This creates a select box that can be used as follows.

Sort

https://omekas.aws.ldas.jp/omeka4/s/default/find

Japanese Language Support

Introduction

In the configuration above, for example, there were three types for the title alone. These represent differences in how data is indexed in Apache Solr.

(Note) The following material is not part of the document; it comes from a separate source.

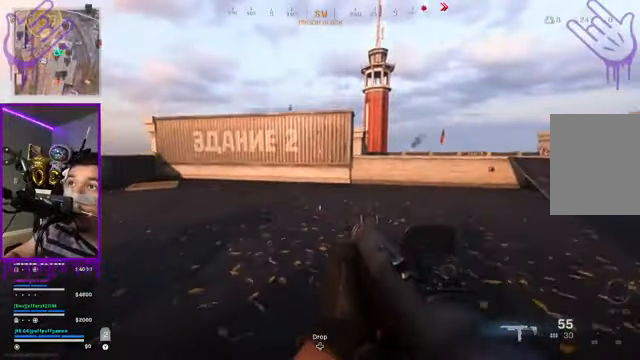
{"buttons": [], "left_stick": "down", "right_stick": "center", "events": []}
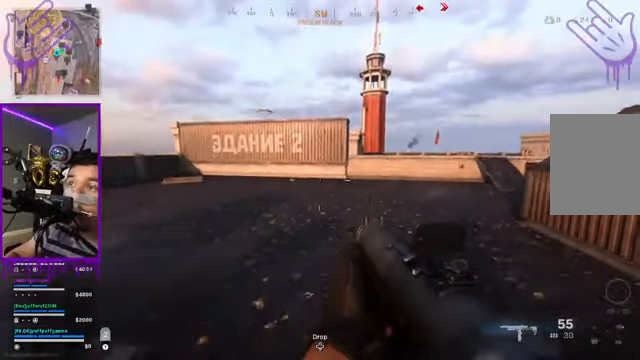
{"buttons": [], "left_stick": "up", "right_stick": "center", "events": [[234, "left_stick", "up"]]}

  • dcterms_title_s = Title
  • dcterms_title_txt = Title
  • dcterms_title_txt_ja = Title

For example, using the string “横から見たオムツ姿の赤ちゃんのイラスト” (Illustration of a baby in a diaper seen from the side) as an example:

FieldTypeTerms
dcterms_title_sstring横から見たオムツ姿の赤ちゃんのイラスト
dcterms_title_txttext_general横,か,ら,見,た,オムツ,姿,の,赤,ち,ゃ,ん,の,イラスト
dcterms_title_txt_jatext_ja横,見る,オムツ,姿,赤ちゃん,イラスト
dcterms_title_txt_cjktext_cjk横か,から,ら見,見た,たオ,オム,ムツ,ツ姿,姿の,の赤,赤ち,ちゃ,ゃん,んの,のイ,イラ,ラス,スト
  • *_txt applies the StandardTokenizerFactory tokenizer, where consecutive katakana are indexed as one term and other characters are indexed character by character. (I am not entirely confident about this.)
  • *_txt_ja applies the JapaneseTokenizerFactory tokenizer, which indexes by morphemes.
  • *_txt_cjk applies the CJKBigramFilterFactory filter, which indexes in two-character units.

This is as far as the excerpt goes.